In a recent poll conducted by AccountantsDaily, 80.4 per cent of 404 respondents answered yes when asked: As an accountant are you experiencing loss of productivity due to the use of technology by the ATO?
Discussing the results, the IPA’s general manager, technical policy, Tony Greco said this is a real problem for the industry, highlighting the ATO portal as an area of real concern.
“The transformation of the tax office into being able to do everything through a digital platform is good, we don’t want to say that that’s a bad thing, it’s just when it’s done at the expense of the practitioners, then it’s not so good,” Mr Greco said.
“Everyone has acknowledged the ATO portal is a system which was built a long time ago and it’s just not up to industry standards; it’s slow, unresponsive, [and] difficult to use.”
Mr Greco said the ATO’s attempt to increase its efficiency through digitalisation is stretching the portal beyond its capability “and that’s the problem”.
“The ATO portal itself can’t cope with what it has been asked to do.”
Mr Greco said the ATO should be increasing their digital interactions but without the appropriate IT to support it, “they shouldn’t be offloading efficiencies at someone else’s cost”.
“This has been flagged with the commissioner and he understands the sensitivity now so what he has tried to do is tell his people that when [they] roll-out anything now, [they should] asses its impact on a practitioner's work practices before [they] do anything because [the ATO doesn't] want to overburden them with problems more than [they] need to.”

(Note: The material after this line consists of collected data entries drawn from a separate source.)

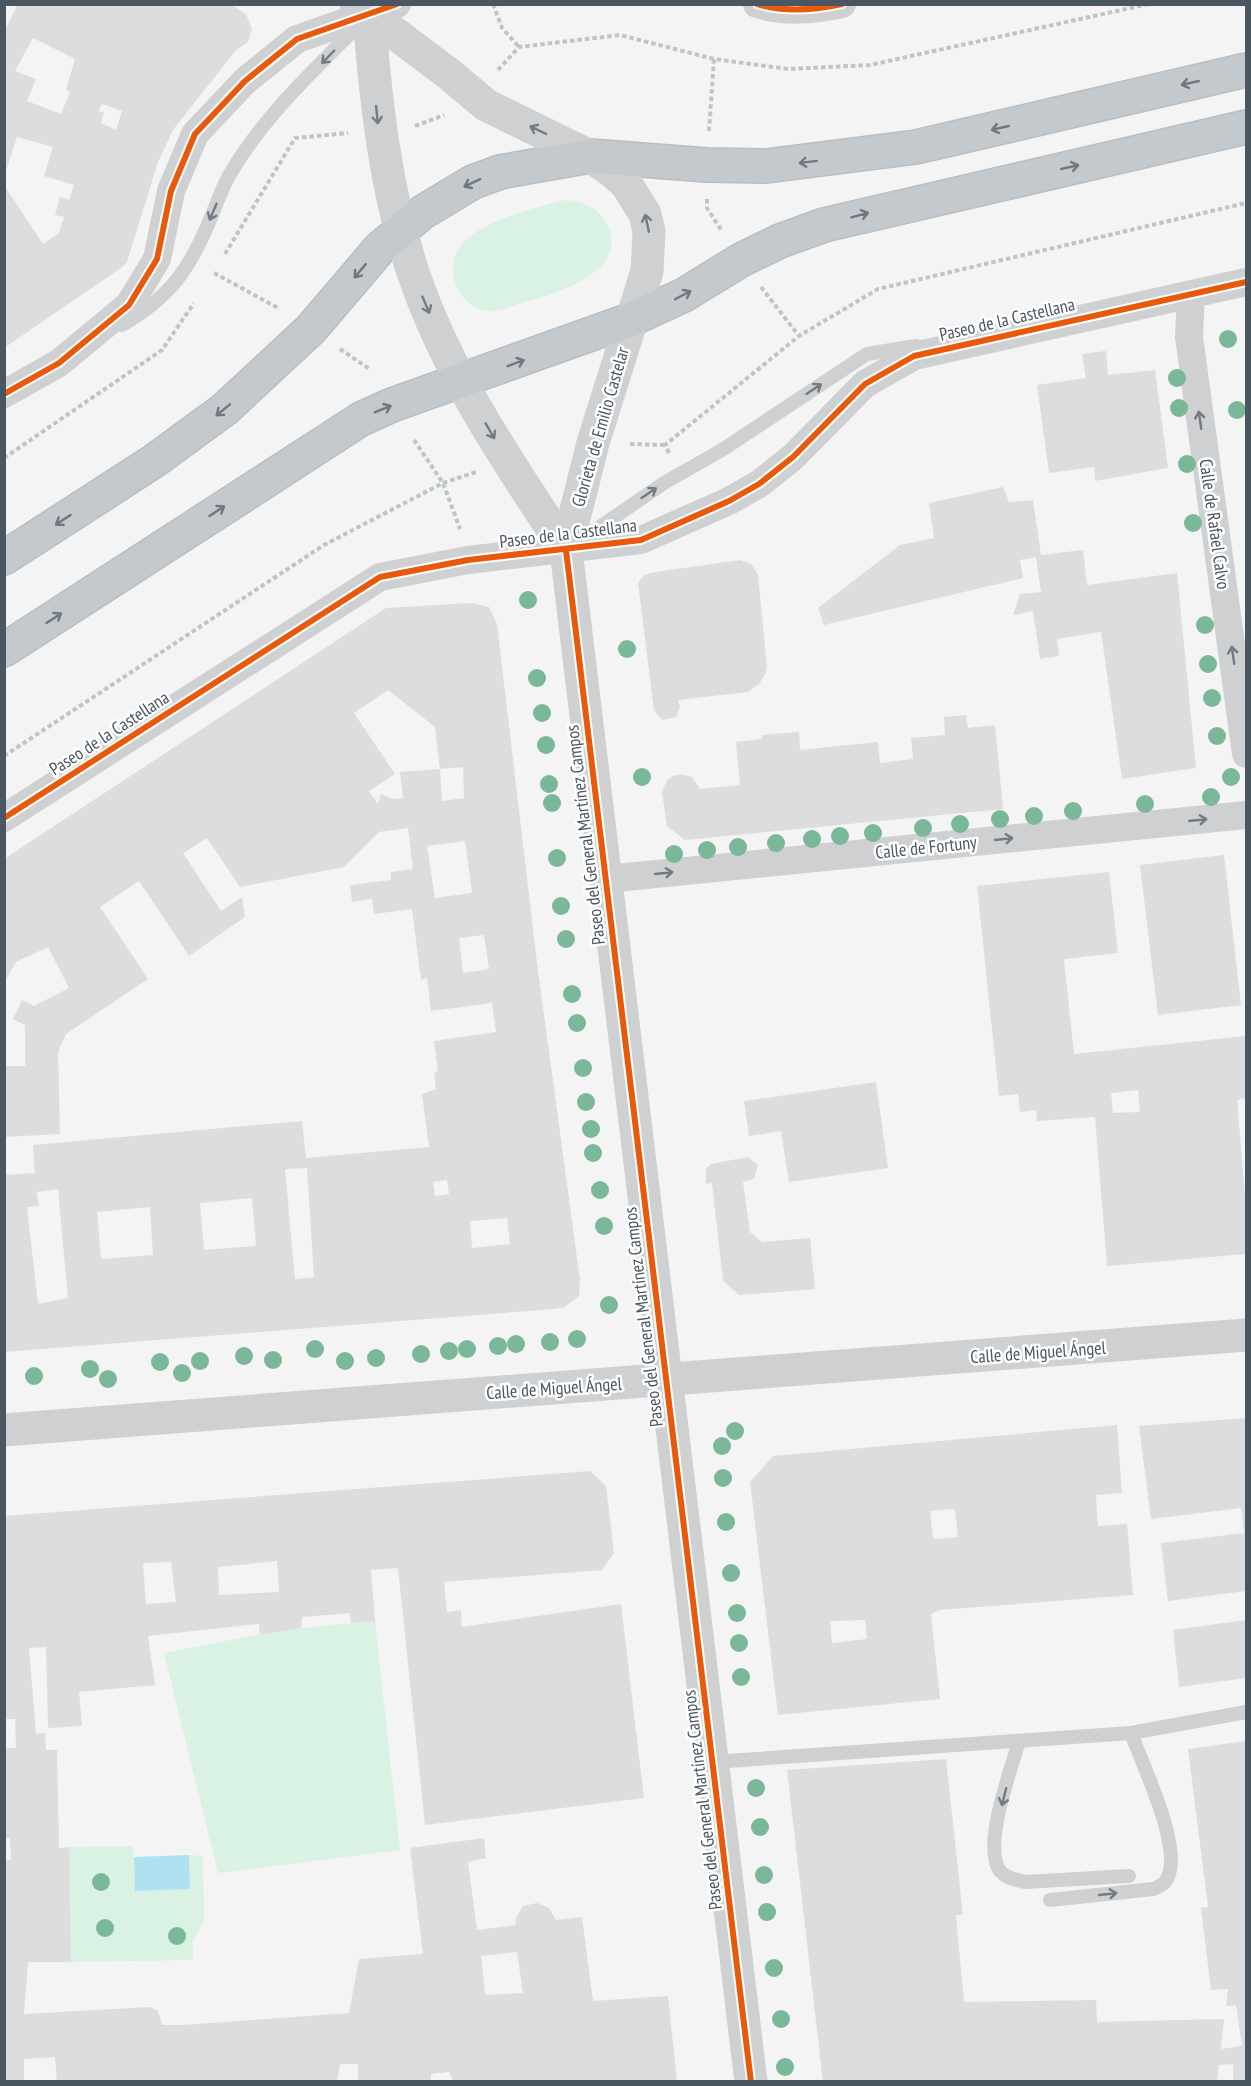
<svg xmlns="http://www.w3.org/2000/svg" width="1251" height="2086" viewBox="0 0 1251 2086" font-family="'PT Sans Narrow',sans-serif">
  <rect width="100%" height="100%" fill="#f4f4f4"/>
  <path fill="#d9f2e3" d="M565,200C604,200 630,243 596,271C579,285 545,297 525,302C514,305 500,311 489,311C456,308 441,265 464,242C488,219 534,208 565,200Z
    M375,1621L400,1850L218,1873L164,1653L281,1630Z
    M133,1846L135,1891L190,1889L189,1855L203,1856L204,1920L193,1941V1960L71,1962L69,1847Z"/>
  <path fill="#aee2f0" d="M189,1855L190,1889L135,1891L134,1857Z"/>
  <path fill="#ddddde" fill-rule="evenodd" d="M18,4H230L246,14L252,29L248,42L236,50L173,130L158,162L127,262L121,268L4,348V185L43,244L59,233L64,217L55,215L60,197L69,200L74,185L44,176L53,147L17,137L5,174V30ZM33,38L75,59L66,90L70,92L61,114L27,101L36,79L15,71ZM102,104L122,111L116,130L101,123L104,113L98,111Z
    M1106,351L1108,375L1155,370L1168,468L1095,481L1094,467L1049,473L1037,385L1086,378L1082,354Z
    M1003,487L1009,502L1033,500L1041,555L1083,550L1087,585L1177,573L1196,768L1122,779L1101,632L1057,639L1059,656L1040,659L1033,611L1013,615L1020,594L1041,592L1036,557L1020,560L1023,578L824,625L818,608L900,545L934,538L929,503Z
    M740,560L751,564L758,574L767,668L765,674L759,684L748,692L678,700L680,707L676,717L662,720L654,711L638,583L644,575L655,572Z
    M472,603L489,607L497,624L537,963L580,1280L579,1296L565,1307L554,1309L4,1352V1175L35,1173L33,1145L302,1121L306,1158L429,1147L422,1094L436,1089L434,1072L438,1071L434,1041L496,1032L492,1003L431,1011L427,978L421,980L412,909L374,914L372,899L352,902L350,885L391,880V872L413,869L408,828L379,832L344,867L240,887L207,838L183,853L221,911L242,897L245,917L189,956L139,881L100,907L148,979L66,1034L58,1052L60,1134L4,1137V1066H25V1025L13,1019L22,1000L34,1006L69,988L48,947L16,962L4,983V859L386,608ZM388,690L435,727L440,769L463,767L464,798L442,801L440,769L400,772L403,798L393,799L381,794L378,804L369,791L395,774L354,713ZM465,841L472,893L435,898L427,846ZM484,935L489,969L463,973L459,938ZM307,1168L314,1277L295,1279L285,1169ZM447,1180L449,1194L435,1196L433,1182ZM58,1189L68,1298L38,1304L27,1207L39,1206L37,1192ZM252,1198L256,1246L204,1250L200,1203ZM150,1207L153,1255L101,1259L97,1212ZM507,1218L510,1244L472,1248L470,1221Z
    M966,715L968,728L995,725L1003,809L685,840L667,826L662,792L667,780L673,776L680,774L692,777L700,789L740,785L736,742L762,739V735L799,732L800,750L878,742L880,763L913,759L911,738L945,735L944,717Z
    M1224,855L1241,1005L1158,1015L1140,865Z
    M1109,872L1118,953L1064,959L1074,1054L1246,1036V1098L1237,1100L1246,1207V1254L1107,1266L1095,1117L1037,1121L1036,1110L1020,1112L1018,1094L999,1096L977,886ZM1138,1090L1140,1112L1113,1113L1111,1093Z
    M876,1082L888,1168L789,1182L781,1131L749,1136L744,1101Z
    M748,1157L758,1165L754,1179L743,1182L750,1232L762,1242L810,1238L815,1289L739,1295L723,1281L712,1183L706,1184V1169L711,1164Z
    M1246,1418V1591L1168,1601L1161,1543L1244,1533L1241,1508L1151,1519L1139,1426Z
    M1117,1425L1122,1493L1096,1495L1098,1526L1127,1524L1133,1595L940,1610L931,1614L940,1699L778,1715L750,1482L773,1456ZM955,1509L958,1537L933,1539L930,1511ZM865,1620L867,1639L832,1643L830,1621Z
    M590,1471L606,1486L614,1553L602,1570L444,1582L447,1612L461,1610L462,1627L621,1604L644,1798L425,1825L398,1568L371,1570L375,1621L351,1623L350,1613L302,1617L301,1628L260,1635L259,1624L148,1636L155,1685L79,1692L82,1726L48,1728L46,1647L29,1648L36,1734L45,1733L46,1750H57L59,1848L69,1847L71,1962H28L24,2014L150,2007L158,2011L162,2025H184L349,2013L359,1959L423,1954L410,1848L484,1838L486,1858L468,1862L477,1930L515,1925L516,1918L523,1906L537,1903L549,1908L556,1920L582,1917L593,2001L668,1996L677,2082H454L449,2072L431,2074V2082H358V2064H340L337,2082H57L55,2057L24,2059V2082H4V1860H11L10,1838H4V1748H16L15,1719H4V1516ZM277,1561L279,1592L219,1595L218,1567ZM171,1562L176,1602L146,1604L143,1563ZM517,1952L523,1993L485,1995L481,1956Z
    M1246,1620V1678L1179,1687L1173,1630Z
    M1246,1741V2082H1233V2064L1219,2065L1217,2082H823L787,1770L946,1759L963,1915H956L964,2002L1096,2000L1097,2022L1224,2019L1221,2049L1242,2046L1236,2005L1226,2006L1228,1989L1211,1990L1201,1908L1208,1907L1188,1749Z"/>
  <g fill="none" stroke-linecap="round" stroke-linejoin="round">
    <g stroke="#b9bec3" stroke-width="36">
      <path id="trunk" d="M4,558L154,461L225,409L311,329L380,248L423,212L473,182L500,172L590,156L707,165L766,166L916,147L1246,70
        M4,650L361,419L392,405L630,320L684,295L741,260L780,241L824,225L1246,127"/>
    </g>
    <path stroke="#bcc7c4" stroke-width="4" stroke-dasharray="4.5 3" stroke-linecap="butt" d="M493,4L502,28L519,47
      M498,70L519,47L620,35L714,59L788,69L870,65L1149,4
      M415,126L444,115
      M709,131L714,59
      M707,199V208L722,231
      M225,254L295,138L348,133
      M214,273L280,309
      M761,287L799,336
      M340,349L371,370
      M414,440L443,483L460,529
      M630,444L665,445
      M669,453L665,445L799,336L878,289L1246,203
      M4,458L162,350L194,303
      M4,756L324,545L443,483L476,472"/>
    <path stroke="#ced0d2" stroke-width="14" d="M122,325C170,297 189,270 210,220C216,205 222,188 230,174C264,116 314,70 361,23
      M578,542L664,483L722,450L867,354L916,346
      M1019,1741C1011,1770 982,1846 1000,1871C1006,1878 1016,1880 1025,1882L1129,1876
      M713,1762L1131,1733L1246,1712
      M1050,1900L1153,1889C1157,1887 1163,1885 1165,1882C1187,1855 1142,1764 1131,1733"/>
    <path stroke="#ced0d2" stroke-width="28" d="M757,4C785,13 814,10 842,4
      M1191,294L1189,337L1246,754
      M4,394L59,363L129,305L157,259L171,191L195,134L245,81L297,39L397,4
      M4,818L380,577L468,560L641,540L729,501L759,484L793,457L865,384L914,356L1246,282
      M606,879L1246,815"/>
    <path stroke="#ced0d2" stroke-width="33" d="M356,4L449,74L486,105L590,156L613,172L627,185L645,214L649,231L647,271L593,443L566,550L751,2082
      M369,15C376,103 385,190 414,275C448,375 509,463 566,550
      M4,1430L1246,1335"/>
    <use href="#trunk" stroke="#c4c9cd" stroke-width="33"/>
    <g stroke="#fff" stroke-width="10">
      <path id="cycleway" d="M757,4C785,13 814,10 842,4
        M4,394L59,363L129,305L157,259L171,191L195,134L245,81L297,39L397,4
        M566,550L751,2082
        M4,818L380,577L468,560L641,540L729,501L759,484L793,457L865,384L914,356L1246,282"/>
    </g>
    <use href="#cycleway" stroke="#e8590c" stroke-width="6"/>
  </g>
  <g fill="#7ab899">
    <circle cx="1228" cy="339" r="9"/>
    <circle cx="1177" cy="378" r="9"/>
    <circle cx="1179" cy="408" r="9"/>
    <circle cx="1237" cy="410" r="9"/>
    <circle cx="1187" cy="464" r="9"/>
    <circle cx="1193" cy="523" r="9"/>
    <circle cx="528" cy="600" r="9"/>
    <circle cx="1205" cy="625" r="9"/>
    <circle cx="627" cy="649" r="9"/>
    <circle cx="1208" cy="664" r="9"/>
    <circle cx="537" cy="678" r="9"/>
    <circle cx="1212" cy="698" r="9"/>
    <circle cx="542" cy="713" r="9"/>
    <circle cx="1217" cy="736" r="9"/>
    <circle cx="546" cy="745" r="9"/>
    <circle cx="642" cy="777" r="9"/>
    <circle cx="1231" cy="777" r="9"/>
    <circle cx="549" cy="784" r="9"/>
    <circle cx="1211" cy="797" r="9"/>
    <circle cx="552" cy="803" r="9"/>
    <circle cx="1145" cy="804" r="9"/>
    <circle cx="1073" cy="811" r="9"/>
    <circle cx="1034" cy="816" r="9"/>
    <circle cx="1000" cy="819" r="9"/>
    <circle cx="960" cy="824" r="9"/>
    <circle cx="923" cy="828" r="9"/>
    <circle cx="873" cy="833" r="9"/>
    <circle cx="840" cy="836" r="9"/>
    <circle cx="812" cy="839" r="9"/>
    <circle cx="776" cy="843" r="9"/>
    <circle cx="738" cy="847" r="9"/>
    <circle cx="707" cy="850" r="9"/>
    <circle cx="674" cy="854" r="9"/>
    <circle cx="557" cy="858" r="9"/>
    <circle cx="561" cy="906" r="9"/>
    <circle cx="566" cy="939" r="9"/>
    <circle cx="572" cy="994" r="9"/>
    <circle cx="577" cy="1023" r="9"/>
    <circle cx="583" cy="1068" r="9"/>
    <circle cx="586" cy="1102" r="9"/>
    <circle cx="591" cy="1129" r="9"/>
    <circle cx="593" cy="1153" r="9"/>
    <circle cx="600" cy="1190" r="9"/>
    <circle cx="604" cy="1226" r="9"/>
    <circle cx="609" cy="1305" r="9"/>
    <circle cx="577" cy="1339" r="9"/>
    <circle cx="550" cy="1342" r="9"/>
    <circle cx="516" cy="1344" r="9"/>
    <circle cx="498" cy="1346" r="9"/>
    <circle cx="315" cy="1349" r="9"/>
    <circle cx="467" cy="1349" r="9"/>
    <circle cx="449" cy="1351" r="9"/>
    <circle cx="421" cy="1354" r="9"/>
    <circle cx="244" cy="1356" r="9"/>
    <circle cx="376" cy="1358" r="9"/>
    <circle cx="273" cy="1360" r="9"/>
    <circle cx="200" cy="1361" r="9"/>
    <circle cx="345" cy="1361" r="9"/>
    <circle cx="160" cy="1362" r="9"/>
    <circle cx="90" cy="1369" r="9"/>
    <circle cx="182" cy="1373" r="9"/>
    <circle cx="34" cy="1376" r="9"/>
    <circle cx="108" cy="1379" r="9"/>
    <circle cx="735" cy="1431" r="9"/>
    <circle cx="722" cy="1446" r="9"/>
    <circle cx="723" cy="1478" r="9"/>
    <circle cx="726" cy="1522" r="9"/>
    <circle cx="731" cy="1573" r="9"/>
    <circle cx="737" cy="1613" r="9"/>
    <circle cx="739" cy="1643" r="9"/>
    <circle cx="741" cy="1677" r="9"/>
    <circle cx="756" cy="1788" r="9"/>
    <circle cx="760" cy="1827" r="9"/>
    <circle cx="764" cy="1875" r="9"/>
    <circle cx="101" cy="1882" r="9"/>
    <circle cx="767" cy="1912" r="9"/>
    <circle cx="105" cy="1928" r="9"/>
    <circle cx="177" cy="1936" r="9"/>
    <circle cx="774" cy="1968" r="9"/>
    <circle cx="781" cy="2019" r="9"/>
    <circle cx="785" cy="2067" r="9"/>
  </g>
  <defs><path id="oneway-shaft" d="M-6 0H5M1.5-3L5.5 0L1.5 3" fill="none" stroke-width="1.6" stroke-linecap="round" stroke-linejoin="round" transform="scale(1.5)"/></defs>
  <g stroke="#727b83">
    <use href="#oneway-shaft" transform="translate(328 57) rotate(134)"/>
    <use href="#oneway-shaft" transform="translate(377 115) rotate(84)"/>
    <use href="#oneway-shaft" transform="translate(538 130) rotate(-154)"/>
    <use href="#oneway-shaft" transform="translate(213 212) rotate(113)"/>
    <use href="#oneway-shaft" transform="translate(647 223) rotate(-102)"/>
    <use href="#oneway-shaft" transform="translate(426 305) rotate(67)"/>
    <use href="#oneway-shaft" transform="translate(814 389) rotate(-34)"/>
    <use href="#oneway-shaft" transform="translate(1200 420) rotate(-98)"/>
    <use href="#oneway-shaft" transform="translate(490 431) rotate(60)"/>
    <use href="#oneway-shaft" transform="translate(649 493) rotate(-34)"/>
    <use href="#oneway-shaft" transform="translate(1233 655) rotate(-98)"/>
    <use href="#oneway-shaft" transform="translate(1198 820) rotate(-6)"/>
    <use href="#oneway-shaft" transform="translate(1004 839) rotate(-6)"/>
    <use href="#oneway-shaft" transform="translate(664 873) rotate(-6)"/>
    <use href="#oneway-shaft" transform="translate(1004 1797) rotate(104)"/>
    <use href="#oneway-shaft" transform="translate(1108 1894) rotate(-6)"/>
  </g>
  <g stroke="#6f7881">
    <use href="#oneway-shaft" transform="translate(1190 83) rotate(167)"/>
    <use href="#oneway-shaft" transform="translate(1000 128) rotate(167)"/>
    <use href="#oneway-shaft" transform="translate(808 162) rotate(173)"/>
    <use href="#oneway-shaft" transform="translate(1070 167) rotate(-13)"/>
    <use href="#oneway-shaft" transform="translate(472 183) rotate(155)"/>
    <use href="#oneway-shaft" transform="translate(860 215) rotate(-15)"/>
    <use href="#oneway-shaft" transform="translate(360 271) rotate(130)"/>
    <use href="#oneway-shaft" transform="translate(683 295) rotate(-28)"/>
    <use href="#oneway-shaft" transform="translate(516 363) rotate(-20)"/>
    <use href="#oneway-shaft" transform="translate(383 409) rotate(-22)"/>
    <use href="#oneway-shaft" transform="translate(223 410) rotate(141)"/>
    <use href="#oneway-shaft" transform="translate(217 511) rotate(-33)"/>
    <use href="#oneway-shaft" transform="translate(63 520) rotate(147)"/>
    <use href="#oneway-shaft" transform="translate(54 618) rotate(-33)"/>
  </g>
  <g text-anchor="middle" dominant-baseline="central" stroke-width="5" stroke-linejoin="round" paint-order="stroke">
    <g font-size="18" fill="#4a5661" stroke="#fff">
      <text transform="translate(1007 319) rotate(-13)">Paseo de la Castellana</text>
      <text transform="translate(600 427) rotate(-74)">Glorieta de Emilio Castelar</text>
      <text transform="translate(1215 524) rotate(82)">Calle de Rafael Calvo</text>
      <text transform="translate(568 533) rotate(-7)">Paseo de la Castellana</text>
      <text transform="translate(109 733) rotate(-33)">Paseo de la Castellana</text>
      <text transform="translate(585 835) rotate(-97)">Paseo del General Martínez Campos</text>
      <text transform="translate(926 847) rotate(-6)">Calle de Fortuny</text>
      <text transform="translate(643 1317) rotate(-97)">Paseo del General Martínez Campos</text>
      <text transform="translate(1038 1352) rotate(-4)">Calle de Miguel Ángel</text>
      <text transform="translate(554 1388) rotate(-4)">Calle de Miguel Ángel</text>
      <text transform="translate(702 1800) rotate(-97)">Paseo del General Martínez Campos</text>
    </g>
  </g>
  <rect width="1251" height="2086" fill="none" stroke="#4a5661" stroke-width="12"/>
</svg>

According to Mr Greco, the IPA is pleased the ATO has committed to minimising the impacts of their digital push on accountants.
“We are happy that they are going to minimise the impacts of them becoming more efficient and we have that commitment that they'll take into account, and go and talk to small accountants and basically asses what impacts any future roll-out of technology will have on their work practices; and try to minimise its impact so it’s not coming at someone else’s expense.”